* _Extrait proposé_:
....................
Il y a du macaque chez le piéton qui attend au feu rouge

En étudiant le comportement des Français et des Japonais aux feux rouges, des éthologues nous font voir le passage piéton d’un autre oeil. On constate que le piéton est au fond assez proche du mouton et du macaque.

Le passage piéton le plus célèbre du monde est celui qui figure sur la pochette d’«Abbey Road», le disque des Beatles sorti en 1969: ces six lignes blanches peintes sur la chaussée londonienne sont inscrites au Patrimoine national britannique depuis 2010. L’un derrière l’autre, John, Ringo, Paul et George traversent comme des oies ce passage piéton qui se dit zebra crossing (passage zébré) en anglais. Voilà déjà des oies et des zèbres. On verra avec l’éthologue français Cédric Sueur qu’on peut y ajouter des moutons et des macaques. Le passage piéton fait surgir toute une ménagerie.

Cédric Sueur est éthologue et maître de conférences à l’Université de Strasbourg. Avec Marie Pelé et Jean-Louis Deneubourg, il vient de publier deux études qui prolongent un travail entrepris il y a quelques années sur l’Homo sapiens confronté aux feux rouges. Il en ressort que le passage piéton est beaucoup plus intéressant que l’usager l’imagine. L’éthologie nous le révèle sous un jour inattendu.

En se faisant suivre par de jeunes oies cendrées qui l’identifiaient comme leur mère, Konrad Lorenz a beaucoup contribué à faire connaître cette discipline scientifique qui étudie le comportement animal sans en exclure l’être humain. C’est ce que Cédric Sueur souligne d’emblée: «En éthologie, quand on travaille sur le collectif, il n’y a pas de grandes différences entre les espèces animales et les hommes.» Lui-même est passé des unes aux autres un peu par hasard, à la faveur d’un séjour au Japon.
....................
* _Contenu des données_:
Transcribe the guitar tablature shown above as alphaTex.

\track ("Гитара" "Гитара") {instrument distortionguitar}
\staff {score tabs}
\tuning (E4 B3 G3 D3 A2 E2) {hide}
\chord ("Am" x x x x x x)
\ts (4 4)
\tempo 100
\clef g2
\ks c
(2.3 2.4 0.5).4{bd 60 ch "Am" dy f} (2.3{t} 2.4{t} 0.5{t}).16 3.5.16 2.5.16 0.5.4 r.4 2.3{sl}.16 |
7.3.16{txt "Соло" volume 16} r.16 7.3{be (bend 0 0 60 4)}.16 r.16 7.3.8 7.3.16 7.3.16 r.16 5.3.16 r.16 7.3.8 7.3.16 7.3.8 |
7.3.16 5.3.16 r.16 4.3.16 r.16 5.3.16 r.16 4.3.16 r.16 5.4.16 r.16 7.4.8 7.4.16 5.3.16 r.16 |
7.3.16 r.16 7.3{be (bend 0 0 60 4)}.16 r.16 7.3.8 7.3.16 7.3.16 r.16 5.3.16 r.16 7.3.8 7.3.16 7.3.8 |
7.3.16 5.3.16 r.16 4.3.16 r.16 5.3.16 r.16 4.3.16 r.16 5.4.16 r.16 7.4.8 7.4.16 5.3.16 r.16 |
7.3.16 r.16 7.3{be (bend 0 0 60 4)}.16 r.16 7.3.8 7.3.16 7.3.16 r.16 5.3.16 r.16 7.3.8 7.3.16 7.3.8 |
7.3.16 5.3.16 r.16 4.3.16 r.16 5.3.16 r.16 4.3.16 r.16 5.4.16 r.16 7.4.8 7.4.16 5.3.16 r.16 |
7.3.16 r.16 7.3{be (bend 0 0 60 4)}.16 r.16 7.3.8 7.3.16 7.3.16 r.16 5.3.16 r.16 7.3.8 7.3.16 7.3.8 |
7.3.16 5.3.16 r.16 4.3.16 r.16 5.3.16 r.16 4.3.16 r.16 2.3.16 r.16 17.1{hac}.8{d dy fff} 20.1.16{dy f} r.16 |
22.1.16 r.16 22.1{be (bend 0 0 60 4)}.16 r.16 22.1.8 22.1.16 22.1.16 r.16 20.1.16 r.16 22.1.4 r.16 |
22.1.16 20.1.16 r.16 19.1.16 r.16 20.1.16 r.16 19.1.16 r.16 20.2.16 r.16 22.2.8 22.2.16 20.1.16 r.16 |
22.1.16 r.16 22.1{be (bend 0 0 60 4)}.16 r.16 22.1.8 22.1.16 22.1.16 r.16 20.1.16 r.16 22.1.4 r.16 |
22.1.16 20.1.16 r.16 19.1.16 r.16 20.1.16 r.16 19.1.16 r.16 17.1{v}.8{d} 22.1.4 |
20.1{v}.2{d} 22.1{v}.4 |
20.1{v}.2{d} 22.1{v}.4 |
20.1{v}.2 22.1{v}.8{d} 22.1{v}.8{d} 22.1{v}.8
....................
* _Détails de la tâche_:
Selon l'extrait sur les piétons aux feux rouges, depuis quelle année le passage piéton de la pochette d'« Abbey Road » est-il inscrit au Patrimoine national britannique ?

* _Résultat obtenu_:
Depuis 2010.